Teknologi ini membantu peternak guna pengelolaan yang lebih baik dan optimal dalam memelihara ayam. Dibantu dengan adanya informasi data yang lebih akurat dan real-time, membuat peternak dapat lebih cepat mengidentifikasi potensi masalah, sehingga mampu mencegah hal-hal yang tidak diinginkan. Perangkat IoT juga dinilai dapat menekan biaya produksi. Pada kandang closed house misalnya, tidak lepas dari biaya operasional seperti penggunaan gas dan listrik untuk menyalakan instrumen di dalam kandang. Dengan perangkat IoT, peternak dapat dengan mudah untuk memutuskan pilihan dalam pengoperasian instrumen kandang, sehingga penggunaan gas dan listrik menjadi lebih efisien.

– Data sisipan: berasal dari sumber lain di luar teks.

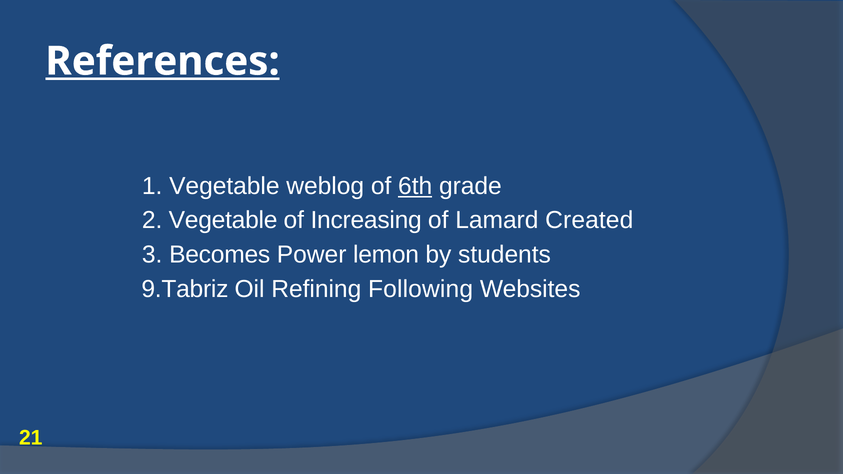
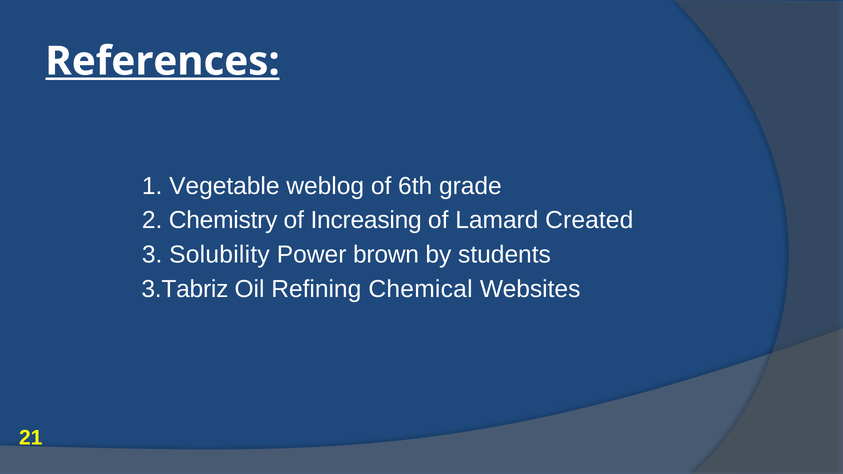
6th underline: present -> none
2 Vegetable: Vegetable -> Chemistry
Becomes: Becomes -> Solubility
lemon: lemon -> brown
9.Tabriz: 9.Tabriz -> 3.Tabriz
Following: Following -> Chemical
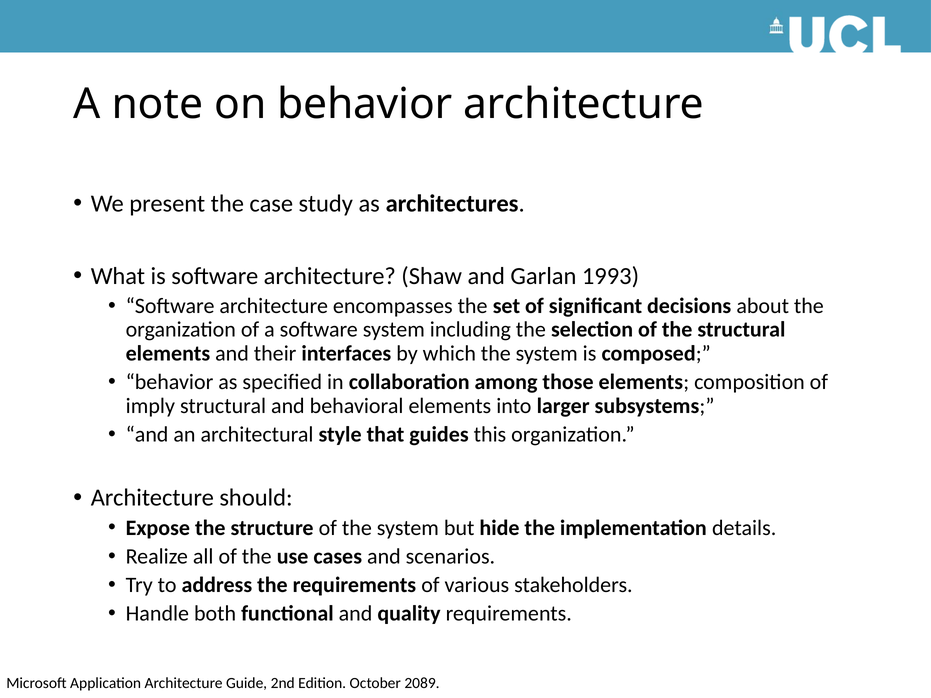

“Kita mengetahui bahwa kebutuhan suhu tubuh ayam adalah 33॰C, ketika kita mengatur gas secara manual, kita tidak mengetahui sampai kapan gas tersebut menyentuh di angka 33॰C, jika ditinggal selama satu jam saja mungkin bisa naik menjadi 35॰C, sedangkan gas terus menyala. Disinilah peran IoT diandalkan, dengan informasi data yang disampaikan, kita bisa mengatur gas secara tepat, sehingga penggunaan gas tidak berlebihan. Pun pada kelistrikan, blower bisa dikendalikan dengan adanya informasi data yang diterima. Misalnya, blower diatur kecepatan angin sekian bisa langsung menyesuaikan dengan kebutuhan ayam karena ada perangkat yang bernama inverter, sehingga ketika kecepatan angin terlalu berlebih, blower akan otomatis mati,” jelasnya.